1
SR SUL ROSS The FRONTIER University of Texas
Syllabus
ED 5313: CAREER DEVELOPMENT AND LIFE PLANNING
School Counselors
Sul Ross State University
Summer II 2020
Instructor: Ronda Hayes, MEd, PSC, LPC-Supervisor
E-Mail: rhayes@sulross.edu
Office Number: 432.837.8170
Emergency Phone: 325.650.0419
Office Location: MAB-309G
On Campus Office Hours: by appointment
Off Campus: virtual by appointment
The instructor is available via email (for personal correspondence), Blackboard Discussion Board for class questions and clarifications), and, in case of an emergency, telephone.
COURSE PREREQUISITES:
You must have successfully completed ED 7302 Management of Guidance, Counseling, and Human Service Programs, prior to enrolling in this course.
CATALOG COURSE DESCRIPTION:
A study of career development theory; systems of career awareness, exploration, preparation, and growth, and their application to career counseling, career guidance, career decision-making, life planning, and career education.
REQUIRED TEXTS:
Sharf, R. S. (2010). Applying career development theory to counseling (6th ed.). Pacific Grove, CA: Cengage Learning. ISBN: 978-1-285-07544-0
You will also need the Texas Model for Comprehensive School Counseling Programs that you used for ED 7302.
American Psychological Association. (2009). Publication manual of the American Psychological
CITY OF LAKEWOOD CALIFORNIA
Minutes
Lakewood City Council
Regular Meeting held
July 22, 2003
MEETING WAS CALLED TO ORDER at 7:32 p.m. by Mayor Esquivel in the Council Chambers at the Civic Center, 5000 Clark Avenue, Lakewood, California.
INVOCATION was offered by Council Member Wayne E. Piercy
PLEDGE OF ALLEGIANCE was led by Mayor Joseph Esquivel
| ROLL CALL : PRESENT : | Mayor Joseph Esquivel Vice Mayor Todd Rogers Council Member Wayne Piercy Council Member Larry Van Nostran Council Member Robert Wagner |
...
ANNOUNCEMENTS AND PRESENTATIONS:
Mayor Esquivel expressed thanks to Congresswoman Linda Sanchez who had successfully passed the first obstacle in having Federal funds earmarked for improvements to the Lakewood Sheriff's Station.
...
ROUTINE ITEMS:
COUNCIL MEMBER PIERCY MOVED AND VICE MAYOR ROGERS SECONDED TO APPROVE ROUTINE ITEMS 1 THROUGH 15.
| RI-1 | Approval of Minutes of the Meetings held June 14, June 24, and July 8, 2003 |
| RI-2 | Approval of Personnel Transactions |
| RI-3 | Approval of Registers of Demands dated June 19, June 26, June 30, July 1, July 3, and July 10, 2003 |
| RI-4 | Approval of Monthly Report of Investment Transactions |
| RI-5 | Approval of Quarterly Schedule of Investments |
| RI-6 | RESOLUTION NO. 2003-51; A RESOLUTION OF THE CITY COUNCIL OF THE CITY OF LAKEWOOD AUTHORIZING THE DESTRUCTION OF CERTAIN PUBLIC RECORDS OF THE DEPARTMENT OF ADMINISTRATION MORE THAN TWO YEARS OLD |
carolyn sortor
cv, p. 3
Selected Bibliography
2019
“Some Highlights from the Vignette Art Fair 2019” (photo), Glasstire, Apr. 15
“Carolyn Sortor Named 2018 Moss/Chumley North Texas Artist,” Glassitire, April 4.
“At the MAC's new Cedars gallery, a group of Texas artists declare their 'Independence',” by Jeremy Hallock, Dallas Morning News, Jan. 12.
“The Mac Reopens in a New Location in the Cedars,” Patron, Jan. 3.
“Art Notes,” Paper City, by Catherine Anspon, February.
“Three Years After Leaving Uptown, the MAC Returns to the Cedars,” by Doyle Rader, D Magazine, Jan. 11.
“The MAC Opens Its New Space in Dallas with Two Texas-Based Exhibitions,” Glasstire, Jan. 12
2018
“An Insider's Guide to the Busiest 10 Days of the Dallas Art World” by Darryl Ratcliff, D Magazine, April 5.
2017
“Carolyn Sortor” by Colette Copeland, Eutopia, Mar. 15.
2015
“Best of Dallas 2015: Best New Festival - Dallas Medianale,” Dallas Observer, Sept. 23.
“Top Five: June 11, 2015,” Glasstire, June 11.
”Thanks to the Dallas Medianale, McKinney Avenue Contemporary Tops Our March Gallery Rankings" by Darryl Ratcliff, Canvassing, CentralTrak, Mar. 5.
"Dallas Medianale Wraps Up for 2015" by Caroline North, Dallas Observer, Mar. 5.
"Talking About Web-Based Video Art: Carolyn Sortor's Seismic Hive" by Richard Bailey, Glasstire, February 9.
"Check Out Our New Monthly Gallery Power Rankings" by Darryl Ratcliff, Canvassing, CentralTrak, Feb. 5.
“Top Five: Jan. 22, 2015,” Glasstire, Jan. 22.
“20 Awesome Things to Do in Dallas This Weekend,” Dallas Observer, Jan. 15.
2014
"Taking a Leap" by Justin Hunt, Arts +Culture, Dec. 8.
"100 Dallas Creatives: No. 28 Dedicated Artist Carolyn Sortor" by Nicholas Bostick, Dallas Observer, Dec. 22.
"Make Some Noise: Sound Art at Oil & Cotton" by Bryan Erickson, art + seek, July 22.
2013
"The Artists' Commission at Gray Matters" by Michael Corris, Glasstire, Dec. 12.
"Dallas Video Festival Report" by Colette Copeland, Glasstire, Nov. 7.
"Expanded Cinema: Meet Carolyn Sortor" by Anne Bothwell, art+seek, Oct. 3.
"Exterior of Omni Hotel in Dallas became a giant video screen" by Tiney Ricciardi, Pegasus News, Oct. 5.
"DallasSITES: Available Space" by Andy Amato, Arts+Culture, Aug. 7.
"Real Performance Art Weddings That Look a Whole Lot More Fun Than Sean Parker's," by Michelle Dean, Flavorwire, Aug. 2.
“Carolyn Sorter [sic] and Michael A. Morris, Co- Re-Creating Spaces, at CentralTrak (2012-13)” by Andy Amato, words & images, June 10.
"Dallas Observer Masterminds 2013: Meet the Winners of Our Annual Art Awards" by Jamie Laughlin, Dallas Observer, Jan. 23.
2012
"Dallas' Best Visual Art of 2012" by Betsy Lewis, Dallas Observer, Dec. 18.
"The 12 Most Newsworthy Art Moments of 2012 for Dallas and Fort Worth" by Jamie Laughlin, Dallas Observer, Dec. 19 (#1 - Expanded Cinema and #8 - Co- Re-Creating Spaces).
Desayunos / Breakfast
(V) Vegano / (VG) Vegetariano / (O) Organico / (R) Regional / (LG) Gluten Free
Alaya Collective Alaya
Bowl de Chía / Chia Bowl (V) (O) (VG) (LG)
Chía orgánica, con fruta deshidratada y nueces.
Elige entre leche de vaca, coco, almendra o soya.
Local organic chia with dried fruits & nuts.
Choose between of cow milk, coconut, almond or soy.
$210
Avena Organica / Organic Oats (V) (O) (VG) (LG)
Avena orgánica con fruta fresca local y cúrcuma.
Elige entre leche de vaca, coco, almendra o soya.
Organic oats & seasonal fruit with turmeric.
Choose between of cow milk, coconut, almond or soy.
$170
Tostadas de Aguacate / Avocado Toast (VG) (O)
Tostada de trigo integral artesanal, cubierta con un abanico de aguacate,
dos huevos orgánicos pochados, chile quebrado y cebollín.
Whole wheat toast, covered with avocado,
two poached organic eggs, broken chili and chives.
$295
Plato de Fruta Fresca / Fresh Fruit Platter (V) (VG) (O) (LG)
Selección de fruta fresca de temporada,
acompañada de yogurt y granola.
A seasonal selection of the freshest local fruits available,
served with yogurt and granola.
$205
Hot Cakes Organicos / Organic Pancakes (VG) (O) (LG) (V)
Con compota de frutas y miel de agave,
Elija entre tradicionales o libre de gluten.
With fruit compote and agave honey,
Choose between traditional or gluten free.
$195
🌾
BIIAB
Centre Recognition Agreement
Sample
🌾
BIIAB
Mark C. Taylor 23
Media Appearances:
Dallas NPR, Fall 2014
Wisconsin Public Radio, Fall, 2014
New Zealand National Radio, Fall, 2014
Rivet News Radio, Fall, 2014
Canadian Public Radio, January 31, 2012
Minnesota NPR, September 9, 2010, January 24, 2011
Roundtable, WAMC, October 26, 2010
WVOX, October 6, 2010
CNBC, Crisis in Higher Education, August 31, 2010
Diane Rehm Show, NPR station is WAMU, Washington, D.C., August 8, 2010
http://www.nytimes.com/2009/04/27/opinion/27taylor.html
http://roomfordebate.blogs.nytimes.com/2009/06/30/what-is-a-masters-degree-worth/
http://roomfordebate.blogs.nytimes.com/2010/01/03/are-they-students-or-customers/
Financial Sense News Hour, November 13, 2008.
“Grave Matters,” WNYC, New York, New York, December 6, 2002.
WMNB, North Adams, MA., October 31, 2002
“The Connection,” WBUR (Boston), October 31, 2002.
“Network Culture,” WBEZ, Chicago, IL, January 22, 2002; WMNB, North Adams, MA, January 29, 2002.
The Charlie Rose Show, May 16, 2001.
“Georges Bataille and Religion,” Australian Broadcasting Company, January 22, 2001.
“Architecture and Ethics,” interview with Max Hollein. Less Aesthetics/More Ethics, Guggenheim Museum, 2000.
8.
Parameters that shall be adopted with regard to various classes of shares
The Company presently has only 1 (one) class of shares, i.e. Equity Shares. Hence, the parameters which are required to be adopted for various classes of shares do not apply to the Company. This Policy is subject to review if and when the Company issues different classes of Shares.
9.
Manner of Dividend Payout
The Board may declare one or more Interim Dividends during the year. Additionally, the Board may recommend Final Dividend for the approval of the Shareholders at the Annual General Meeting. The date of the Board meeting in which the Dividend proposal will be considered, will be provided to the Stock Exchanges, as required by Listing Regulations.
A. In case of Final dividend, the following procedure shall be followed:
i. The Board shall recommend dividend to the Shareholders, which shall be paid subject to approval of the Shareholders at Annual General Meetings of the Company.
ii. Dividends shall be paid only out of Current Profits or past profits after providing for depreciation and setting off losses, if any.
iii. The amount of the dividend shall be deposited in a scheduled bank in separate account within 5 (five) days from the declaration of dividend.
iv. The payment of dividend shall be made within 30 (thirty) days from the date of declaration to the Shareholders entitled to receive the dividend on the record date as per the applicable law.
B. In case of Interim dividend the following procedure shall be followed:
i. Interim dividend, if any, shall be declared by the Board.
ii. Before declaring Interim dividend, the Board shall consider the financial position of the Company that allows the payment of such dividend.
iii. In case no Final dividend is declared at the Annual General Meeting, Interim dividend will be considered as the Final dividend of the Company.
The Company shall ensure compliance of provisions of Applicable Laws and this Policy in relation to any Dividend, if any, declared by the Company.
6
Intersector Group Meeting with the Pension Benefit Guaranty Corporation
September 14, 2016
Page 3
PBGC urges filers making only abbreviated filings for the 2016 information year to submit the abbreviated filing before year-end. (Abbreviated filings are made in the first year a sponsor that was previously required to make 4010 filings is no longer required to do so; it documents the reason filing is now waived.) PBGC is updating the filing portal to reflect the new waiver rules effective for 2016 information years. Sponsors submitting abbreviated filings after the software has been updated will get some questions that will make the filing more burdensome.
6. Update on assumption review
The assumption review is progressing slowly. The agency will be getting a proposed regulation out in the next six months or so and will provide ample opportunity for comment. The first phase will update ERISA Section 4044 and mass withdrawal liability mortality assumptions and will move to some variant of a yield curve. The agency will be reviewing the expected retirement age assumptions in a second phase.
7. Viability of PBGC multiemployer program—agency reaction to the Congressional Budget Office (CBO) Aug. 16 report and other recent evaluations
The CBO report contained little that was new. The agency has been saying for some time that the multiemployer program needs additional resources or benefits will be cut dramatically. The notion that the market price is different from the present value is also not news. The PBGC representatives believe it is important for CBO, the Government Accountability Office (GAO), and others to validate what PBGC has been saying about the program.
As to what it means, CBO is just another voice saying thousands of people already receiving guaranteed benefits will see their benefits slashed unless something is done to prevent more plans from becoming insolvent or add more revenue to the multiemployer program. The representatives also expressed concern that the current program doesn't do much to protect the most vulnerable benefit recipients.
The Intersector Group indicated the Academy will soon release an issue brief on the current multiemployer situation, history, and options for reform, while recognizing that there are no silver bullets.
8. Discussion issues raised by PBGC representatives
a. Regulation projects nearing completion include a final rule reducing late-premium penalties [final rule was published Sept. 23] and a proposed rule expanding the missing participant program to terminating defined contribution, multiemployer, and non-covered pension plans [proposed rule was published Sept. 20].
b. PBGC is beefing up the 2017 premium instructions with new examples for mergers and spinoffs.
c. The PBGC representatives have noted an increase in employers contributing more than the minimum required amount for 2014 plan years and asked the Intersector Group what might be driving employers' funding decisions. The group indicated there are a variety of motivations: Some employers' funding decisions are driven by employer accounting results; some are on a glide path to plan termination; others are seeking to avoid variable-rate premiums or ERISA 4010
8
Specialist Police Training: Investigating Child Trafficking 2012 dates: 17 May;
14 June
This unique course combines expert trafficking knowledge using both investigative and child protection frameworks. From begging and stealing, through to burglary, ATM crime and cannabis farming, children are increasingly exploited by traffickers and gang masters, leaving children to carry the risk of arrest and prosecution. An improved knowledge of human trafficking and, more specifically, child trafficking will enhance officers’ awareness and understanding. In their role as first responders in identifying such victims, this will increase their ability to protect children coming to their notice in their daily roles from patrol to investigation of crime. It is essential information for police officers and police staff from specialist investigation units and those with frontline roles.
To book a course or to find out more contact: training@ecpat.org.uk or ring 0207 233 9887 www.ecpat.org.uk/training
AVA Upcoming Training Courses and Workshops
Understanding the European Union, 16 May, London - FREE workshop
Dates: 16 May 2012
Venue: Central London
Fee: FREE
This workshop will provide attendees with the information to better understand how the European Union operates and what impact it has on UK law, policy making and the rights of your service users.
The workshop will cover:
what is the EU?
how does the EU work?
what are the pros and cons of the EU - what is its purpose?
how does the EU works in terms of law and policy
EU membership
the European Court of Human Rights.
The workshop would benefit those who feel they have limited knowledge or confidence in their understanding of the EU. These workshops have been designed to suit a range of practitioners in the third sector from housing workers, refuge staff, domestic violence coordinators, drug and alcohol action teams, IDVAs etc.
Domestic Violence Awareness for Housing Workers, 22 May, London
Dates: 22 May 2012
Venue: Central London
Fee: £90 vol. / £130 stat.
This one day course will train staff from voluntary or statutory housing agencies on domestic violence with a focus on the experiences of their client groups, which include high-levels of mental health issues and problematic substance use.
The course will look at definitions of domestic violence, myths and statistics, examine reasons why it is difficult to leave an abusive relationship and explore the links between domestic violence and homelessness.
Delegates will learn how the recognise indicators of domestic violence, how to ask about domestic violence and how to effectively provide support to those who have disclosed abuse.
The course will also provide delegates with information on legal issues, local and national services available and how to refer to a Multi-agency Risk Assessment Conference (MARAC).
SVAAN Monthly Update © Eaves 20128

★ ★ ★ ★ ★ ★ ★

◆ **Aim of the task**: Copy the lines above exactly, beginning at the line that has "Plato de Fruta" and stopping after the line that has "Financial Sense News Hour, November 13, 2008.", and omit the rest.

◆ **Solution**:
Plato de Fruta Fresca / Fresh Fruit Platter (V) (VG) (O) (LG)
Selección de fruta fresca de temporada,
acompañada de yogurt y granola.
A seasonal selection of the freshest local fruits available,
served with yogurt and granola.
$205
Hot Cakes Organicos / Organic Pancakes (VG) (O) (LG) (V)
Con compota de frutas y miel de agave,
Elija entre tradicionales o libre de gluten.
With fruit compote and agave honey,
Choose between traditional or gluten free.
$195
🌾
BIIAB
Centre Recognition Agreement
Sample
🌾
BIIAB
Mark C. Taylor 23
Media Appearances:
Dallas NPR, Fall 2014
Wisconsin Public Radio, Fall, 2014
New Zealand National Radio, Fall, 2014
Rivet News Radio, Fall, 2014
Canadian Public Radio, January 31, 2012
Minnesota NPR, September 9, 2010, January 24, 2011
Roundtable, WAMC, October 26, 2010
WVOX, October 6, 2010
CNBC, Crisis in Higher Education, August 31, 2010
Diane Rehm Show, NPR station is WAMU, Washington, D.C., August 8, 2010
http://www.nytimes.com/2009/04/27/opinion/27taylor.html
http://roomfordebate.blogs.nytimes.com/2009/06/30/what-is-a-masters-degree-worth/
http://roomfordebate.blogs.nytimes.com/2010/01/03/are-they-students-or-customers/
Financial Sense News Hour, November 13, 2008.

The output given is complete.